_TASK GOAL_:
Each line with the word "lines" must appear in the answer, copied from the records.

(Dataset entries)
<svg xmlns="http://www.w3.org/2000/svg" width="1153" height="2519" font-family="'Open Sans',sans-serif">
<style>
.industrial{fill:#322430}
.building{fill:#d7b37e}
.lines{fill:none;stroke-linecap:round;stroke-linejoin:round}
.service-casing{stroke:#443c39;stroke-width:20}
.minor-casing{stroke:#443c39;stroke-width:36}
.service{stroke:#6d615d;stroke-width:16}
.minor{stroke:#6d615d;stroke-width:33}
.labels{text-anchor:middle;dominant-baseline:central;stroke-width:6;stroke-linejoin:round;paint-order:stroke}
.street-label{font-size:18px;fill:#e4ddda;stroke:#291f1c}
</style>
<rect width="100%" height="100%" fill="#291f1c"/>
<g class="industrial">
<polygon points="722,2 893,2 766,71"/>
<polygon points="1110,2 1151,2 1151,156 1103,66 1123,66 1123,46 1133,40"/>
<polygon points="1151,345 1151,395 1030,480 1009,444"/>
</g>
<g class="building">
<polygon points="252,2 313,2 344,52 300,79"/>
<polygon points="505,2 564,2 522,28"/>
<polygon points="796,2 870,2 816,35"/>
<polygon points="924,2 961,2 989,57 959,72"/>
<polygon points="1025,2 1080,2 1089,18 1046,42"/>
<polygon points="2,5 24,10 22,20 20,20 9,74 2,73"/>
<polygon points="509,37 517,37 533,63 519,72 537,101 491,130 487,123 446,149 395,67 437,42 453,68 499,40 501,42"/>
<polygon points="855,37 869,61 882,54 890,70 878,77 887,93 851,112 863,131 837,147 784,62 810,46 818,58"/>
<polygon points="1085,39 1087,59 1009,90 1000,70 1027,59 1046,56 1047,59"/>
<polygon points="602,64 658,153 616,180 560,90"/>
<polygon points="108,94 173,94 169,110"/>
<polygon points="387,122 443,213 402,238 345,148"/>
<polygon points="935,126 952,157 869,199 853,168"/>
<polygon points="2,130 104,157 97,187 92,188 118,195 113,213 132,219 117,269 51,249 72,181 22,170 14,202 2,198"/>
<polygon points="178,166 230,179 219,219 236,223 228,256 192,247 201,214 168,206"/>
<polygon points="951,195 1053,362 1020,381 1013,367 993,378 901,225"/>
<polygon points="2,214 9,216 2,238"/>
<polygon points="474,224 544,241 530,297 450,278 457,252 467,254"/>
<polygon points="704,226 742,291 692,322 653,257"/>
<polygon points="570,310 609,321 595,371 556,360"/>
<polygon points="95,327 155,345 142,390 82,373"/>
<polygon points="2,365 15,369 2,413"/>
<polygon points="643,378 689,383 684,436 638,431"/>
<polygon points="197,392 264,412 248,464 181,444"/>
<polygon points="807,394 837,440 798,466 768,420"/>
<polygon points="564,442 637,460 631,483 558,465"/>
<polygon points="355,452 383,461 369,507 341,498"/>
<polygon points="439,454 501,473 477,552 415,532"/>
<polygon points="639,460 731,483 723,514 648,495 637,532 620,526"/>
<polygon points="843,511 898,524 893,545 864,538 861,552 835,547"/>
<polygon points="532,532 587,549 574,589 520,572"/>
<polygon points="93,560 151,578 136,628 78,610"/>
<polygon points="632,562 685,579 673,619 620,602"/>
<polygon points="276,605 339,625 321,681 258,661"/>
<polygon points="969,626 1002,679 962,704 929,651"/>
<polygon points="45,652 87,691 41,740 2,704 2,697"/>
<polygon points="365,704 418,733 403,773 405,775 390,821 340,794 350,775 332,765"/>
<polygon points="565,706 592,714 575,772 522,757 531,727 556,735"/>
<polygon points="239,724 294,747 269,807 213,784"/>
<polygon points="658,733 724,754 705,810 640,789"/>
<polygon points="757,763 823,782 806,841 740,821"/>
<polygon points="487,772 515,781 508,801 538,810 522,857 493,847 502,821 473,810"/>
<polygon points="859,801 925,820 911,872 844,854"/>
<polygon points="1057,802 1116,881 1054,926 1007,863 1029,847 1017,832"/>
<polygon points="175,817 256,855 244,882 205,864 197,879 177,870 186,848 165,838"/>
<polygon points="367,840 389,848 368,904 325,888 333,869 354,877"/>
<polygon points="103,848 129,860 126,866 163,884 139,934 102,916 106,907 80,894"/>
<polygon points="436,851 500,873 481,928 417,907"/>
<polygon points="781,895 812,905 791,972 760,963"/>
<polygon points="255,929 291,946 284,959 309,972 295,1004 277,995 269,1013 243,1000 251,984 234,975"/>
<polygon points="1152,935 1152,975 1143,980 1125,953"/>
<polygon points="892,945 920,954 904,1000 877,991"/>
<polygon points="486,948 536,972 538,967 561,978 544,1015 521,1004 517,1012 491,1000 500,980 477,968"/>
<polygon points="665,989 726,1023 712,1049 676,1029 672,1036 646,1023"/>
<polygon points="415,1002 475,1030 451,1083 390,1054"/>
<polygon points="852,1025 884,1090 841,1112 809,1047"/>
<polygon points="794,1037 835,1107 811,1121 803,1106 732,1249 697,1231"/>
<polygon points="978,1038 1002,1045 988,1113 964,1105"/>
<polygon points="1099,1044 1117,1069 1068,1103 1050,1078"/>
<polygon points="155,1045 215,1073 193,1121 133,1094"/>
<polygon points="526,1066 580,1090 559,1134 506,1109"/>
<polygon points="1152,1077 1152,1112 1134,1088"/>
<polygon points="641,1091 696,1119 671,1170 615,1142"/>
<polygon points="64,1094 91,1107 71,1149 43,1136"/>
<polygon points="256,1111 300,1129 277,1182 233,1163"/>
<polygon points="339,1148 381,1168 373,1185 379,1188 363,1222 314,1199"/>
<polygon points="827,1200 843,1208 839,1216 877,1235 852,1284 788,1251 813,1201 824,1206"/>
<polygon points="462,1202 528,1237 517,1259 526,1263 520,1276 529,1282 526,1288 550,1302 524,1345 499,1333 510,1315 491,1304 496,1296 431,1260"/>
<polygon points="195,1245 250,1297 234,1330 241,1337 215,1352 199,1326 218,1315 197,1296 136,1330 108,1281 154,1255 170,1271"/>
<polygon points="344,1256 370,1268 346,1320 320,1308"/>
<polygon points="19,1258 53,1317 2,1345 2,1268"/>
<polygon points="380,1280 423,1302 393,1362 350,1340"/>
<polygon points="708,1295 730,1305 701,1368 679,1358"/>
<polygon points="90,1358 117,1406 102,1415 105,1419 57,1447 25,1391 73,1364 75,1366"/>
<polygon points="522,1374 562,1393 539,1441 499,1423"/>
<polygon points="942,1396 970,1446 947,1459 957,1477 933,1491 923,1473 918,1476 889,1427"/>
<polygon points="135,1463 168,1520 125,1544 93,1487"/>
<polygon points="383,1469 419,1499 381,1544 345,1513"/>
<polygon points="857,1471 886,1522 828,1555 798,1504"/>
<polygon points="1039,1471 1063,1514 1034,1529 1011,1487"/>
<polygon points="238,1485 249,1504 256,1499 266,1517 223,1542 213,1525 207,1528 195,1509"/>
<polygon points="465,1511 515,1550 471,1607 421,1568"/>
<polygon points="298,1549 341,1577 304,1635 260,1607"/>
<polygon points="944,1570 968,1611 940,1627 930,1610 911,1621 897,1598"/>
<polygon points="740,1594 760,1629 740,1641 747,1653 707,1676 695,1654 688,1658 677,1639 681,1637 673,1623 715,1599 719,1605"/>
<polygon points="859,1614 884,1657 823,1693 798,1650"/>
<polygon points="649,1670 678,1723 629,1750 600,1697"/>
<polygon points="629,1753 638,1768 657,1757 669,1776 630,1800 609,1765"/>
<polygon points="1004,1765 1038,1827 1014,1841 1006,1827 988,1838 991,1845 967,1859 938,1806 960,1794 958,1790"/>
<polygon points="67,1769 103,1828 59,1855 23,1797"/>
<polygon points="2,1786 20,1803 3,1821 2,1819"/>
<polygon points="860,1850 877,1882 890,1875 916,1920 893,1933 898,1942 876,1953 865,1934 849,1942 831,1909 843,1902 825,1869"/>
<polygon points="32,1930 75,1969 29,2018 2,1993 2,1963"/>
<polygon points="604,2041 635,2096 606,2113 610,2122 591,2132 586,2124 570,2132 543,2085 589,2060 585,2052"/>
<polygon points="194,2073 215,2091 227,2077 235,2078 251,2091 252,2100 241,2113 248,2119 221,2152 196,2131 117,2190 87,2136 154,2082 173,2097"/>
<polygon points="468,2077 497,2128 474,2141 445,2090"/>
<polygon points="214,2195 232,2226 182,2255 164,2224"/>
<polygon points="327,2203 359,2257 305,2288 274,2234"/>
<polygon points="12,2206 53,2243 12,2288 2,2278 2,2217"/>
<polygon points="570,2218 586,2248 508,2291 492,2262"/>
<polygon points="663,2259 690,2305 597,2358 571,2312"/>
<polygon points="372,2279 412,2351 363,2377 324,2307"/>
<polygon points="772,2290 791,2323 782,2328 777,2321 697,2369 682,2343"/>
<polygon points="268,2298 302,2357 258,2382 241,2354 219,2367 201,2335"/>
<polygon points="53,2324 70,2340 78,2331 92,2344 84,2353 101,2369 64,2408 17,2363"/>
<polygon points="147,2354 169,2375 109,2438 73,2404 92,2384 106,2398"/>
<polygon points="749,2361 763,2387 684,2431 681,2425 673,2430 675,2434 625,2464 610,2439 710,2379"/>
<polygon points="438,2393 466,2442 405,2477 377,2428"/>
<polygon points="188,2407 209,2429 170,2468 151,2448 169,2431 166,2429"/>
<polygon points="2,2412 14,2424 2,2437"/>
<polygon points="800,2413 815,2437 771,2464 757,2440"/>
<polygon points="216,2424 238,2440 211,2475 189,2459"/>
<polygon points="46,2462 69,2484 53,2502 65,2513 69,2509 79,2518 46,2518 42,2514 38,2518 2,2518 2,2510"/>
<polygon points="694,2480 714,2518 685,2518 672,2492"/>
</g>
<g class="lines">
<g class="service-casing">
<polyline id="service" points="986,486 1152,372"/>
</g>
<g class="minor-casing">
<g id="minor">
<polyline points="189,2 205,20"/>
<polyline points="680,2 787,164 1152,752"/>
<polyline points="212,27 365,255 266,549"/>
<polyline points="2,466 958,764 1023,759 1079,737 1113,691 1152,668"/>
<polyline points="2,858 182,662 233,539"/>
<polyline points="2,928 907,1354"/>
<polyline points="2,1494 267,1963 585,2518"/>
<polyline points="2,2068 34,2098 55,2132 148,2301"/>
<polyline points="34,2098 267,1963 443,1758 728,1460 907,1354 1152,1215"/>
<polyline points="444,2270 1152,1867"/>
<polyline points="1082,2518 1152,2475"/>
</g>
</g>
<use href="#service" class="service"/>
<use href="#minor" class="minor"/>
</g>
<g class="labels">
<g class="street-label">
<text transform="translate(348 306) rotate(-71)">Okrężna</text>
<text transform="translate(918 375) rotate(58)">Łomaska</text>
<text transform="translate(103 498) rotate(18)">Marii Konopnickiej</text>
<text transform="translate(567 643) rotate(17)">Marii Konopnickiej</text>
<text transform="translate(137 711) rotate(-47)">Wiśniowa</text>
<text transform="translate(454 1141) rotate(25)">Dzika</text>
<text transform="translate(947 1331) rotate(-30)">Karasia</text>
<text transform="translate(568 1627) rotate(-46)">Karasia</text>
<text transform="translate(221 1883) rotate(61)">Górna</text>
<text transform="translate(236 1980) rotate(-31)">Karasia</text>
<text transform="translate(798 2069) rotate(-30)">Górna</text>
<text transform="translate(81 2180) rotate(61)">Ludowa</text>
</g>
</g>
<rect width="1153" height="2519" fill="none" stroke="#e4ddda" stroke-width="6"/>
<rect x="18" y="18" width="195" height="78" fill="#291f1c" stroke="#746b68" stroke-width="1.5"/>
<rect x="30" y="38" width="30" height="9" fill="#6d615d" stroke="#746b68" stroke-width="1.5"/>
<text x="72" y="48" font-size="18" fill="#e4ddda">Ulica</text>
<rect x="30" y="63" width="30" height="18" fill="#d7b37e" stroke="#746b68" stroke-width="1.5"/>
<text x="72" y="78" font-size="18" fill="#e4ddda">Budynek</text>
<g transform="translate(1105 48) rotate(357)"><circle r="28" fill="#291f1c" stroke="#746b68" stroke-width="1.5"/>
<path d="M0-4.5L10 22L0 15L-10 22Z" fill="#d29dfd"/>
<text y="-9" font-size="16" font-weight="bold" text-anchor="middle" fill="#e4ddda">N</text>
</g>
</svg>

_SOLUTION FOR THIS PROBLEM_:
.lines{fill:none;stroke-linecap:round;stroke-linejoin:round}
<g class="lines">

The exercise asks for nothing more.